--- PROBLEM TO SOLVE ---
Can you echo back every one of the following lines, character for character?
-------- INPUT FOR THIS TASK
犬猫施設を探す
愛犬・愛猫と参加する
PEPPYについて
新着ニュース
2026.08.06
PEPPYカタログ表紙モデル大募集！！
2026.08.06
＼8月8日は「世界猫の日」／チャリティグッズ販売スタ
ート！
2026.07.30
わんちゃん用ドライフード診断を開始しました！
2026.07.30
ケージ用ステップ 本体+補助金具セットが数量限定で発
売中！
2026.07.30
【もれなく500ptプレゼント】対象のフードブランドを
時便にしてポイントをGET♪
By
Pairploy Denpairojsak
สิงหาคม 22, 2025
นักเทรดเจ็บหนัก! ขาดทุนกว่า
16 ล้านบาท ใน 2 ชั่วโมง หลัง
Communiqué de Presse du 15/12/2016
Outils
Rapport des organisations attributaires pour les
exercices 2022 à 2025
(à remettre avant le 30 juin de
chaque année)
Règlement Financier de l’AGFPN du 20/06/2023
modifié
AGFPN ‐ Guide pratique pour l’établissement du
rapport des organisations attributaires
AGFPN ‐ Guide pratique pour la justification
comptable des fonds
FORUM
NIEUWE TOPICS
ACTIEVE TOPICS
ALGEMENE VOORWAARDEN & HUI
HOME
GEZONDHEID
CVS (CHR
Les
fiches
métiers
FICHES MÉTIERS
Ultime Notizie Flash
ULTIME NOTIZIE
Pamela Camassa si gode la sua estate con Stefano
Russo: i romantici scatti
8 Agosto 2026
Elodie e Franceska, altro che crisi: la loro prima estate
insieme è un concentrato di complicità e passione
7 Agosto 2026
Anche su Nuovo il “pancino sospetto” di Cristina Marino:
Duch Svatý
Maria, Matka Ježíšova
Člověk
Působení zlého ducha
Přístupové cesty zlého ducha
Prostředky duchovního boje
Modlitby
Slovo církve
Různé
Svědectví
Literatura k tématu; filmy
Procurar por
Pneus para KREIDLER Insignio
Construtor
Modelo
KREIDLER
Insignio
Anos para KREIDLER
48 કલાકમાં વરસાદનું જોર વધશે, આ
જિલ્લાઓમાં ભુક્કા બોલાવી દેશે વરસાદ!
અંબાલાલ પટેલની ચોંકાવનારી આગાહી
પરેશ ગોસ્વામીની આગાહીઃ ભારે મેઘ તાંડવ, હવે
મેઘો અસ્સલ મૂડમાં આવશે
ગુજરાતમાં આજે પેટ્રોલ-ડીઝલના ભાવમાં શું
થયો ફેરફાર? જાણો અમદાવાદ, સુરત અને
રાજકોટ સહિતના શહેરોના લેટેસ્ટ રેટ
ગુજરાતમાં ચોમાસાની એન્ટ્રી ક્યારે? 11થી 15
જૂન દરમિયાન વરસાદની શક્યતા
----------------
--- RESPONSE AREA ---
犬猫施設を探す
愛犬・愛猫と参加する
PEPPYについて
新着ニュース
2026.08.06
PEPPYカタログ表紙モデル大募集！！
2026.08.06
＼8月8日は「世界猫の日」／チャリティグッズ販売スタ
ート！
2026.07.30
わんちゃん用ドライフード診断を開始しました！
2026.07.30
ケージ用ステップ 本体+補助金具セットが数量限定で発
売中！
2026.07.30
【もれなく500ptプレゼント】対象のフードブランドを
時便にしてポイントをGET♪
By
Pairploy Denpairojsak
สิงหาคม 22, 2025
นักเทรดเจ็บหนัก! ขาดทุนกว่า
16 ล้านบาท ใน 2 ชั่วโมง หลัง
Communiqué de Presse du 15/12/2016
Outils
Rapport des organisations attributaires pour les
exercices 2022 à 2025
(à remettre avant le 30 juin de
chaque année)
Règlement Financier de l’AGFPN du 20/06/2023
modifié
AGFPN ‐ Guide pratique pour l’établissement du
rapport des organisations attributaires
AGFPN ‐ Guide pratique pour la justification
comptable des fonds
FORUM
NIEUWE TOPICS
ACTIEVE TOPICS
ALGEMENE VOORWAARDEN & HUI
HOME
GEZONDHEID
CVS (CHR
Les
fiches
métiers
FICHES MÉTIERS
Ultime Notizie Flash
ULTIME NOTIZIE
Pamela Camassa si gode la sua estate con Stefano
Russo: i romantici scatti
8 Agosto 2026
Elodie e Franceska, altro che crisi: la loro prima estate
insieme è un concentrato di complicità e passione
7 Agosto 2026
Anche su Nuovo il “pancino sospetto” di Cristina Marino:
Duch Svatý
Maria, Matka Ježíšova
Člověk
Působení zlého ducha
Přístupové cesty zlého ducha
Prostředky duchovního boje
Modlitby
Slovo církve
Různé
Svědectví
Literatura k tématu; filmy
Procurar por
Pneus para KREIDLER Insignio
Construtor
Modelo
KREIDLER
Insignio
Anos para KREIDLER
48 કલાકમાં વરસાદનું જોર વધશે, આ
જિલ્લાઓમાં ભુક્કા બોલાવી દેશે વરસાદ!
અંબાલાલ પટેલની ચોંકાવનારી આગાહી
પરેશ ગોસ્વામીની આગાહીઃ ભારે મેઘ તાંડવ, હવે
મેઘો અસ્સલ મૂડમાં આવશે
ગુજરાતમાં આજે પેટ્રોલ-ડીઝલના ભાવમાં શું
થયો ફેરફાર? જાણો અમદાવાદ, સુરત અને
રાજકોટ સહિતના શહેરોના લેટેસ્ટ રેટ
ગુજરાતમાં ચોમાસાની એન્ટ્રી ક્યારે? 11થી 15
જૂન દરમિયાન વરસાદની શક્યતા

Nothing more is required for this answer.